[Start of Attachment]

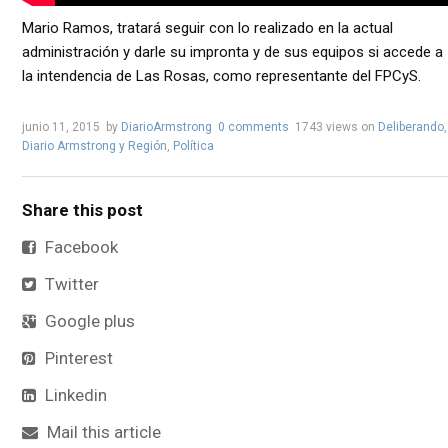
Mario Ramos, tratará seguir con lo realizado en la actual
administración y darle su impronta y de sus equipos si accede a
la intendencia de Las Rosas, como representante del FPCyS.
junio 11, 2015
by
DiarioArmstrong
0 comments
1743 views
on
Deliberando
,
Diario Armstrong y Región
,
Política
Share this post
Facebook
Twitter
Google plus
Pinterest
Linkedin
Mail this article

[End of Attachment]

**Activity**
Can you rewrite the text of the entries with "Mail this article" replaced by "Email this article" and everything else left unchanged? Leave the pictures out of your answer.

**Worked solution**
Mario Ramos, tratará seguir con lo realizado en la actual
administración y darle su impronta y de sus equipos si accede a
la intendencia de Las Rosas, como representante del FPCyS.
junio 11, 2015
by
DiarioArmstrong
0 comments
1743 views
on
Deliberando
,
Diario Armstrong y Región
,
Política
Share this post
Facebook
Twitter
Google plus
Pinterest
Linkedin
Email this article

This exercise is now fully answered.